A careful analysis of Cordelia's lines is quite revealing. (I utilised
electronic selection.) She has about thirty speeches, none more than
thirteen lines, most much shorter. The most significant aspect is the
simplicity of the writing. There is very little of the complexity of
construction that is frequently found in Shakespeare. The thought struck
me that he was writing for an inexperienced actor.

As we know, Shakespeare was writer in residence for a stable company of
players, and it is quite likely that he had actors in mind for most of
the parts during script development.

We also know that women were not permitted on the stage in Elizabethan
times and the female parts were taken by boys. Hence, naturally, the
actors taking female roles would have less experience than those taking
male roles.  (Shakespeare wrote marvellous parts for women yet one
wonders what he might have achieved had actresses been available.) The
other problem with boy actors is that they tend to grow up quite fast,
so there would be a high turnover and, consequently times when the boy
actors were untrained.  I believe that Shakespeare may well have written
the part of Cordelia for a new boy who was appointed to replace a boy
actor who became too old to play female parts.

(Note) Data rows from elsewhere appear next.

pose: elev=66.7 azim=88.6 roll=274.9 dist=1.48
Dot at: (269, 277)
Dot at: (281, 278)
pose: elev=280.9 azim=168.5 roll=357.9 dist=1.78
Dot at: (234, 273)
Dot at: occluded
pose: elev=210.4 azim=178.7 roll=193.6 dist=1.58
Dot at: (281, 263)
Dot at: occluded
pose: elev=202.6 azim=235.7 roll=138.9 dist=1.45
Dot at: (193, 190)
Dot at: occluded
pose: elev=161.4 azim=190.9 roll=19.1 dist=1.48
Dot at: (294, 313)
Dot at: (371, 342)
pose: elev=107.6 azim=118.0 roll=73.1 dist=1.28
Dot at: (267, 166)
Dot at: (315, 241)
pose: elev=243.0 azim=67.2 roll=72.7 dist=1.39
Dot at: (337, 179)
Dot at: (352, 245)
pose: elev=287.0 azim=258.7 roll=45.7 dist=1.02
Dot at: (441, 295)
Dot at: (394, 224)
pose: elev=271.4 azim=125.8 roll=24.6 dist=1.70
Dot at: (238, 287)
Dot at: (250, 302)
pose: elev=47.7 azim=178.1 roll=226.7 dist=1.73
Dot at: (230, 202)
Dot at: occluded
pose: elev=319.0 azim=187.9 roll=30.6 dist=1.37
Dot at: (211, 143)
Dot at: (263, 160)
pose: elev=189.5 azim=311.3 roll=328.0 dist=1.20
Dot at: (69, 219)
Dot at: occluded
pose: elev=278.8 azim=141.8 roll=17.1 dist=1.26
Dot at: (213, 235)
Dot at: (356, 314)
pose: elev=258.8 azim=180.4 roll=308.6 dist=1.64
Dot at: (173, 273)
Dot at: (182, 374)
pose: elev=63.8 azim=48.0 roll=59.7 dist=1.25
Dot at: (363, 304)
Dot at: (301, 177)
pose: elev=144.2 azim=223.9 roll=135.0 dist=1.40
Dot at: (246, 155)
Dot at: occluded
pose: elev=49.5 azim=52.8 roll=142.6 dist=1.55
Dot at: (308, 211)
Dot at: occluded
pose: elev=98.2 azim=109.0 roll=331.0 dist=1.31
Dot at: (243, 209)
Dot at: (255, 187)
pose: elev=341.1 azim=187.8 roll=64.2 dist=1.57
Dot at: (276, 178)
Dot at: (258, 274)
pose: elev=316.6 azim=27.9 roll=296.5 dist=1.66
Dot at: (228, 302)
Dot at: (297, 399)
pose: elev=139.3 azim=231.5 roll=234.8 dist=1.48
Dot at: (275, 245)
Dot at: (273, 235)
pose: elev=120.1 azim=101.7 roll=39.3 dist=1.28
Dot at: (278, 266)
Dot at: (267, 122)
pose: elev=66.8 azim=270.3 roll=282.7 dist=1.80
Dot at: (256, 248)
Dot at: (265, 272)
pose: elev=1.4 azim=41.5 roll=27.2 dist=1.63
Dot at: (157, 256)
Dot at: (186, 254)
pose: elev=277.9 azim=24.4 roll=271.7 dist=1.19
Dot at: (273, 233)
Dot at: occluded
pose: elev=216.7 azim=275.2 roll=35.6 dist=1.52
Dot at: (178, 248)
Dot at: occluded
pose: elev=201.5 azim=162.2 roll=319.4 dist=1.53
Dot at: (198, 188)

The parts of Goneril and Regan are longer and written with greater
complexity of phrase and are obviously meant for more experienced
actors.  Why then was the part of Cordelia allocated to the least
experienced actor?  I could guess perhaps because Cordelia was the
youngest. Also Goneril and Regan are nasty pieces of work and it
requires greater skill to be nasty on stage than it does to be nice.

The purpose of  act 4, scene iii would then be to develop the character
of Cordelia without her having to appear on stage. Perhaps the young lad
was not capable of 'emotional expressiveness'. The scene does not exist
in the folio and, if this represents a revision of the quarto, as many
critics assert, it is probable that Shakespeare removed it when he found
from experience that the play worked quite well without it or it may
have been that the new lad had developed acting skills in the meantime.

Syd's thesis was that the Fool was Cordelia in disguise. Looking at the
lines of the Fool I get the impression that they were written for an
experienced actor, perhaps one who could sing and play the lute, and the
tradition that they were for Robert Armin agrees with this.